Во всяком случае, наряду с ритуалами испытания, наряду с поручительствами, которые даются авторитетом традиции, наряду со свидетельскими показаниями, но точно так же и наряду с учеными процедурами наблюдения и демонстрации, признание стало на Западе одной из наиболее высоко ценимых техник для производства истинного. Мы стали с этих пор обществом в исключительной степени признающимся. Признание далеко распространило свои эффекты: в правосудие, в медицину, в педагогику, в семейные отношения, в любовные связи, в самый обыденный порядок и в самые торжественные ритуалы, признаются в своих преступлениях, признаются в своих грехах, признаются в своих мыслях и в своих желаниях, признаются в своем прошлом и в своих снах, делают признания о своем детстве, признаются в своих болезнях и бедах, стараются с величайшей точностью сказать о том, о чем сказать как раз труднее всего, признаются публично и частным образом, своим родителям, своим воспитателям, своему врачу, тем, кого любят:
самим себе, в радости и в горе, делают признания, которые невозможно сделать никому другому, признания, из которых потом делают книги. Признаются - или вынуждаются к признанию. Когда признание не является спонтанным или предписанным неким внутренним императивом, оно вымогается, его выколачивают из души или вырывают у тела. Начиная со средних веков, пытка сопровождает его как тень и поощряет его, когда оно пытается ускользнуть: черные близнецы1. И самая безоружная нежность, и самые кровавые проявления власти равно нуждаются в исповеди. Человек на Западе стал признающимся животным.

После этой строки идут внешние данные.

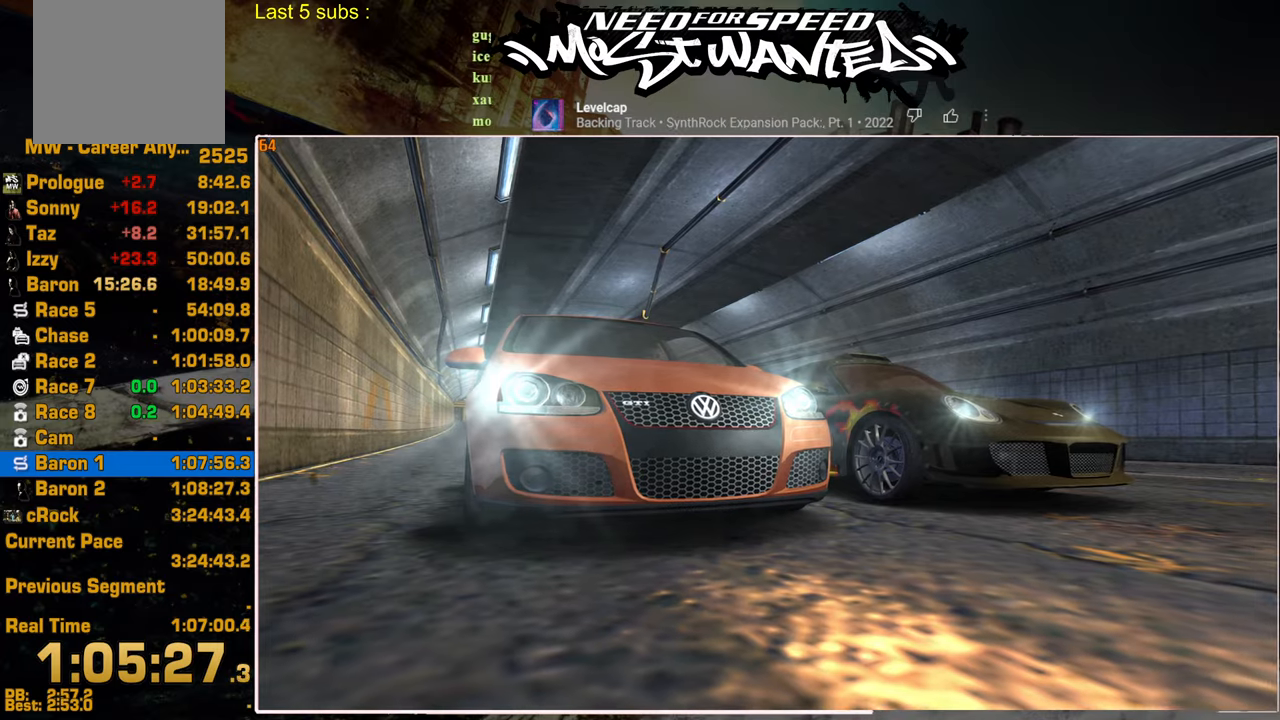
{"buttons": ["R2"], "left_stick": "center", "right_stick": "center", "events": []}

Отсюда, несомненно, и метаморфоза, происходящая с литературой: от удовольствия рассказывать и слушать, центрированном на героическом или чудесном повествовании об "испытаниях" храбрости или святости, перешли к литературе, упорядоченной в соответствии с бесконечной задачей заставить подняться из глубины самого себя, поверх слов некую истину, которую самая форма признания заставляет мерцать как нечто недоступное. Отсюда также эта другая манера философствовать: искать фундаментальное отношение к истинному и не просто в самом себе - в каком-нибудь забытом знании или в некоем врожденном отпечатке,- но в исследовании самого себя,которое во множестве мимолетных впечатлений высвобождает фундаментальные достоверности сознания.
___________
1 Уже греческое право совокупило пытку и признание, по крайней мере в отношении рабов, право Римской империи распространило эту практику. К этим вопросам мы вернемся в работе Власть истины*.